Jack Plotkin, Former Goldman Sachs Banker on Investing in Gold
The increase in gold prices over the past several months has been hard to overlook. Throughout history, gold has been an object of fascination and desire for both the rich and the poor. As Jack Plotkin, former Goldman Sachs banker, points out, even though the world has dramatically changed over the course of the last century, gold has retained its place as a wealth store, particularly during times of crisis and uncertainty.
During the bull market of the past decade, gold was largely overlooked by retail and institutional investors alike. However, gold prices, gold exchange-traded funds (ETFs), and equity in gold mining companies, have all been on an uptrend since 2016. Since the onset of the COVID-19 pandemic in March 2020, gold appreciation has further accelerated, rising more than 30% and breaching $2,000 per ounce for the first time in history.
Jack Plotkin believes these are the drivers behind gold’s jump
According to Jack Plotkin, a former Investment Banking Strategist at Goldman Sachs, there are several drivers behind such a significant and rapid increase in gold prices. “It’s the perfect storm,” he says. “Massive economic uncertainty, low-interest rates, and inflationary fears.”
Plotkin explains that gold is considered a safe-haven asset, meaning that many investors use gold as a hedge against stock market volatility during periods of turbulence such as the current global health crisis and sociopolitical unrest. He says that it is also attractive during low-interest rate periods when investors look for equally safe but higher-yielding alternatives to government bonds. In addition, he notes that during periods of quantitative easing, when the Federal Reserve floods the market with cash, there is a significant risk of the dollar weakening, and investing in gold provides downside protection.
The markets appear to bear out Plotkin’s “perfect storm” hypothesis. A recent survey found that one in six Americans has bought gold or other precious metals in the last three months, and one in four has given that idea serious consideration. Many are looking for ways to either protect the gains they made in the bull market over the past decade or simply preserve their savings.
Jack Plotkin on how to get your hands on gold
Plotkin notes that there are multiple ways to obtain exposure to gold. “Generally, people are not looking to buy the actual physical commodity,” he says. “Actual gold bars are cumbersome to store, transport, and divide.” He explains that most investors prefer to purchase shares in gold ETFs or gold mining companies, which are just as easy to buy and sell as regular stocks.
“If you are looking for pure gold exposure, you are better off buying an ETF,” says Plotkin. “Buying stock in a single gold mining company gives you exposure to gold, sure, but it also exposes you to the risks of that individual company’s business. If the company encounters regulatory, operating, legal, or management issues that have nothing to do with gold, your investment could get devalued even though the price of gold is going up.”
Plotkin also notes that gold is a very conservative investment, as it has risen by only 1.1% annually over the last century when adjusted for inflation. However, gold has historically been a winning bet in tough times. Its price increased seven times during the tumultuous 1970s that were marked by stagflation. It emerged again as a solid investment in the post-9/11 world, rising steadily throughout the first decade of the 21st century and peaking in 2011 before benefiting from the current tailwinds.
Gold, the U.S. dollar, and the global economy
Another feature of gold, Plotkin points out, is its inverse relation with the U.S. dollar. If the value of the dollar is falling against other currencies, gold becomes cheaper in those currencies, in turn spiking the demand for gold and pushing its price up. Investors who are not trusting the American dollar during these times because of the monetary easing and big government spending could, therefore, seek refuge by gaining exposure to the precious metal.

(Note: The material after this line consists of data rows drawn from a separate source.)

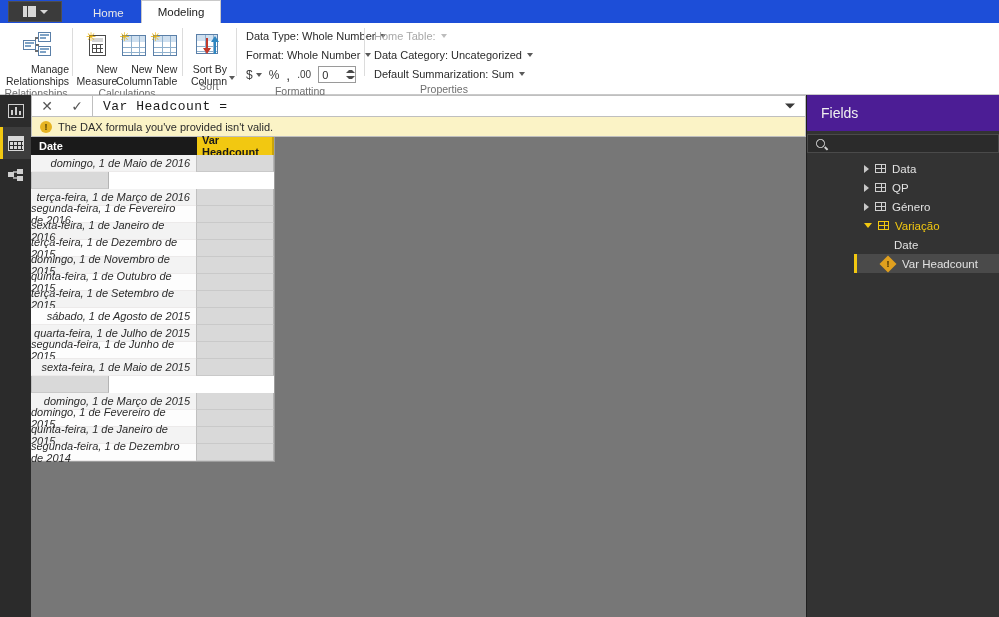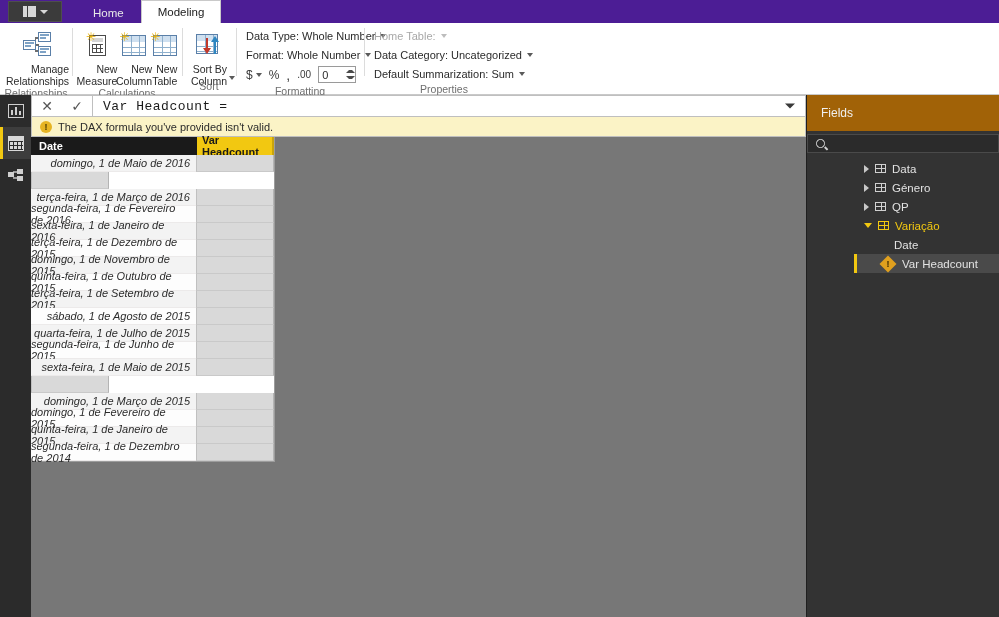--- a/index.html
+++ b/index.html
@@ -7,21 +7,21 @@
     width: 999px; height: 617px;
     background: #777777;
     font-family: "Liberation Sans", sans-serif;
     overflow: hidden;
   }
   body { position: relative; }
 
   
   .titlebar {
     position: absolute; left: 0; top: 0; width: 999px; height: 23px;
-    background: #4c1d95;
+    background: #1d4ed8;
     display: flex; align-items: flex-end;
   }
   .file-btn {
     width: 54px; height: 21px; margin-left: 8px; margin-bottom: 1px;
     background: #3b3b3b; border: 1px solid #4e4e4e;
     display: flex; align-items: center; justify-content: center; gap: 4px;
   }
   .file-glyph {
     width: 13px; height: 11px; background: #d8d8d8; position: relative;
   }
@@ -225,21 +225,21 @@
     width: 78px; background: #d9d9d9; border-bottom: 1px solid #c9c9c9;
     border-left: 1px solid #c0c0c0; border-right: 1px solid #b4b4b4;
   }
 
   
   .fields {
     position: absolute; right: 0; top: 95px; width: 193px; bottom: 0;
     background: #333333; border-left: 1px solid #1f1f1f;
   }
   .fields-title {
-    height: 36px; background: #a16207; color: #f0f0f0; font-size: 12px;
+    height: 36px; background: #4c1d95; color: #f0f0f0; font-size: 14px;
     display: flex; align-items: center; padding-left: 14px;
   }
   .fields-search {
     height: 19px; margin: 3px 0 0 0; background: #2b2b2b; border: 1px solid #4a4a4a;
     display: flex; align-items: center; padding-left: 8px;
   }
   .mag {
     width: 9px; height: 9px; border: 1.5px solid #d2d2d2; border-radius: 50%;
     position: relative; transform: rotate(-45deg);
   }
@@ -578,26 +578,26 @@
   </div>
   <div class="ftree" id="fields-tree">
       <div class="fnode">
         <span class="tri"></span>
         <span class="tbl-mini"></span>
         <span>Data</span>
       </div>
       <div class="fnode">
         <span class="tri"></span>
         <span class="tbl-mini"></span>
-        <span>Género</span>
+        <span>QP</span>
       </div>
       <div class="fnode">
         <span class="tri"></span>
         <span class="tbl-mini"></span>
-        <span>QP</span>
+        <span>Género</span>
       </div>
       <div class="fnode expandedtbl">
         <span class="tri open"></span>
         <span class="tbl-mini"></span>
         <span>Variação</span>
       </div>
       <div class="fnode fchild">
         <span>Date</span>
       </div>
       <div class="fnode selected fchild withicon">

With central banks around the world pumping money into the economy, fear of inflation for some investors is palpable. Given the inflated stock valuations, gold seems like a solid alternative. However, there are factors that could work against the continued rise in its price. The development of a safe and effective COVID-19 vaccine could spark a further rally in the stock market, which would lead to investors abandoning gold.
“Gold can be an effective risk hedge right now,” says Plotkin. “But I would advise a diversified approach. Exposure to gold should be offset with exposure to other investments to ensure a balanced risk profile. It’s a saying as old as agriculture but it applies just as much today as it did ten thousand years ago: don’t put all your eggs in one basket. Even if the basket is made of gold.”